__Page text__.

****************************************

EDMONTON -- Defenseman Erik Karlsson may make his season debut when the Ottawa Senators play the Vancouver Canucks at Canadian Tire Centre on Tuesday (7:30 p.m. ET, TSN5, SNV, NHL.TV), but the Senators have had no trouble getting off to a fast start without him.
The Senators (3-0-2) swept a three-game road trip to Western Canada for the first time in their history, finishing it off with a 6-1 victory against the Edmonton Oilers at Rogers Arena on Saturday.
Karlsson, the 2012 and 2015 Norris Trophy winner, has missed the first five games after surgery to repair tendons in his left foot on June 14.
"I look back on our experience last year during the regular season and every team deals with injuries at different times to key pieces and obviously with [Karlsson] out, we've talked about it in our room," veteran defenseman Dion Phaneuf said. "Really, you don't replace Erik Karlsson.
"We've been open about that, said it publicly, so this is about doing it together. As defensemen, you've got to share the workload. He plays 30 minutes a night so those minutes get dispersed over the guys we have playing."
There's plenty of credit to share so far.
In their 6-0 victory against the Calgary Flames on Friday, the Senators blocked 24 shots to Calgary's six. In Edmonton on Saturday, the results favored Ottawa 27-9, pushing the Senators to 105 blocked shots in five games, most in the League.

****************************************

__Information__.
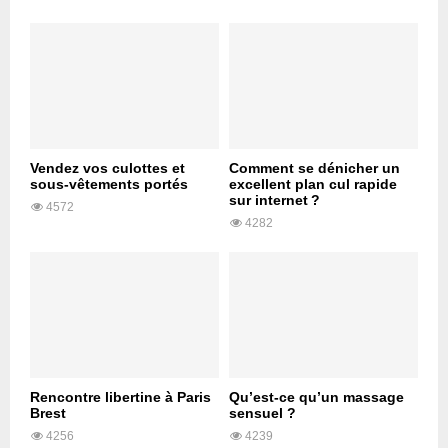
Vendez vos culottes et
Comment se dénicher un
sous-vêtements portés
excellent plan cul rapide
sur internet ?
4572
4282
Rencontre libertine à Paris
Qu’est-ce qu’un massage
Brest
sensuel ?
4256
4239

****************************************

__Directions__.
(1) Decide whether each statement below agrees with the article on the Senators' start without Karlsson. Answer (a), (b) and (c) with yes or no, and quote the deciding words of the article for each.
(a) Karlsson's surgery was on his left foot.
(b) In Friday's game, Calgary blocked more shots than Ottawa did.
(c) Phaneuf said the team can replace Karlsson.
(2) Reproduce word for word the passage of the Senators article that begins at the words "Karlsson, the 2012" and stops after "replace Erik Karlsson.".
(3) Write what comes next in the article on the Senators' start without Karlsson, beginning after its final sentence.

__Answers__.
(1)
(a) Yes: "surgery to repair tendons in his left foot on June 14"
(b) No: "the Senators blocked 24 shots to Calgary's six"
(c) No: "Really, you don't replace Erik Karlsson."

(2)
Karlsson, the 2012 and 2015 Norris Trophy winner, has missed the first five games after surgery to repair tendons in his left foot on June 14.
"I look back on our experience last year during the regular season and every team deals with injuries at different times to key pieces and obviously with [Karlsson] out, we've talked about it in our room," veteran defenseman Dion Phaneuf said. "Really, you don't replace Erik Karlsson.

(3)
Video: Hoffman, Turris score twice to lead Sens to 6-1 rout
And that has been one element of the Senators' early defensive excellence. Ottawa has allowed eight goals, tied with the Carolina Hurricanes for second-fewest in the NHL (Los Angeles Kings, 7) and has given up a League-low 1.60 per game.
"The guys that have gotten overlooked are our forwards," Phaneuf said. "When a guy like [Karlsson] is out, they do a great job of supporting us. Maybe it's the extra couple of feet coming back, having good sticks or blocking shots. The reason we've had success is because we've done it together and we've taken pride in doing it together.
"We've taken a few good strides here early."
In their victories on back-to-back nights in Alberta, the Senators were quicker on pucks, more opportunistic and always taking away their opponents' time and space. It added up to a 12-1 advantage in goals without one of the most talented defensemen in the League.
"He's obviously a huge part of our team but right now we're getting some puck luck and we're playing the team game," said center Zack Smith, who had two assists against the Oilers. "It was kind of like a kick in the butt, maybe a wakeup call, with him out. We know we have to rely on each other and not be individualistic about it or try to do it all ourselves, and that's what we've done. And it helps when you get the bounces and our goaltenders have been playing amazing.
"We play, I think, a frustrating game to play against. We've done that on this trip especially."
Coach Guy Boucher said the Senators are simply used to doing without important players for stretches of time.
Video: Erik Karlsson takes the No. 3 spot
"I guess it's surprising a lot of people but if you've been around the team, last year the whole year, that's what we had all year," Boucher said. "We had top-end players [missing], including our No. 1 goalie (Craig Anderson), missing for 26 games.
"We pulled through and we were consistent the entire year, getting our results. So that's what we told ourselves, that there's no reason we can't stay consistent.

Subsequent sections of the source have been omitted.